QVR (short for Query, View, Report) is an internal database used for tracking, reporting, and analyzing research project applications and awards at the US National Institutes of Health (NIH). QVR data is frequently exported and used for analysis and evaluation at NIH, but QVR's export data structure often requires extensive preprocessing to transform it into a usable format for analysis. Some multi-value fields, like Prinipal Investigator names and Program Class Codes, are often split over multiple lines, while other fields are duplicated across the multiple lines. Other fields like award status return administrative codes ("A", "TP", "W", etc.) instead of cleaner Yes/No values.

The process_qvr_data() function attempts to automate this preprocessing phase and transform the QVR data into a more "R-friendly" analytical format. It takes a data frame of the raw QVR data as its primary input and returns a cleaned and reformatted data frame of the same data with one record per row.

Usage

To use the function on a .csv file exported from QVR, first read the file into R with the read.csv() function

appls <- read.csv("my_application_data.csv", stringsAsFactors = FALSE)

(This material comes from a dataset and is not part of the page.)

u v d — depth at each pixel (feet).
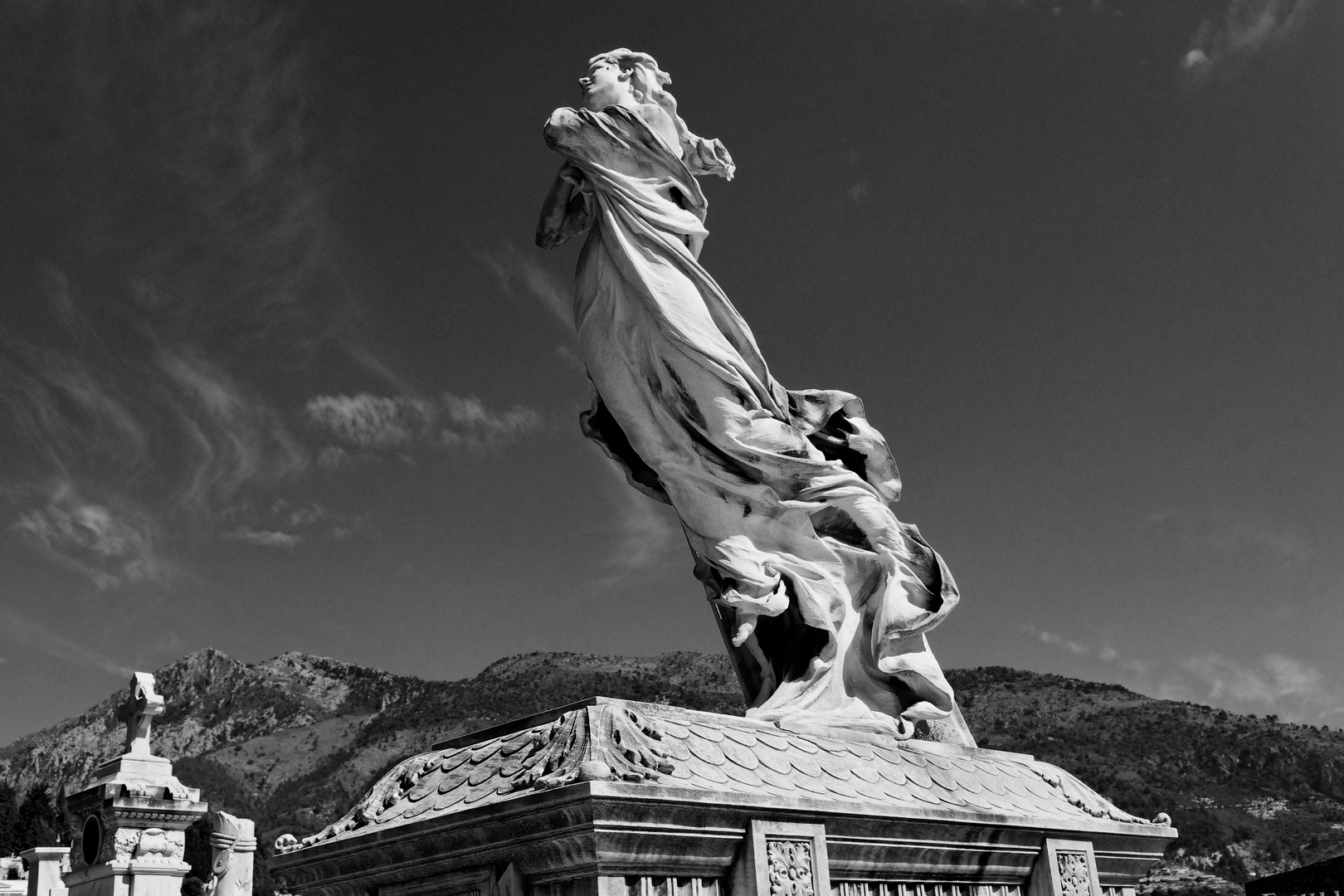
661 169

and then load the process_qvr_data() function with source()

source("qvr_processing.r")

Finally, run the process_qvr_data() function on appls

appls <- process_qvr_data(appls)

How it works

The function has six major steps.

First, it removes any completely duplicated rows in the data frame using the unique() function.

Second, if a single document has data spread over multiple rows, it collapses that data into a single semicolon-delimited string. To do this, it first splits the data into a list of data frames (one data frame for each document) using the column specified in the doc_id argument (which defaults to "Appl.Id", which is how that column typically is read in to R). Next, it finds which data frames have multiple rows for the same doc_id. Next, it finds which columns within those data frames have non-identical data in its rows (i.e., data spread over multiple rows). For each identified column, it then pastes the unique values for each document together into semicolon-delimited text strings. Finally, it creates a new version of the data frame with one row per doc_id and replaces the identified column values with the newly created semicolon-delimited versions.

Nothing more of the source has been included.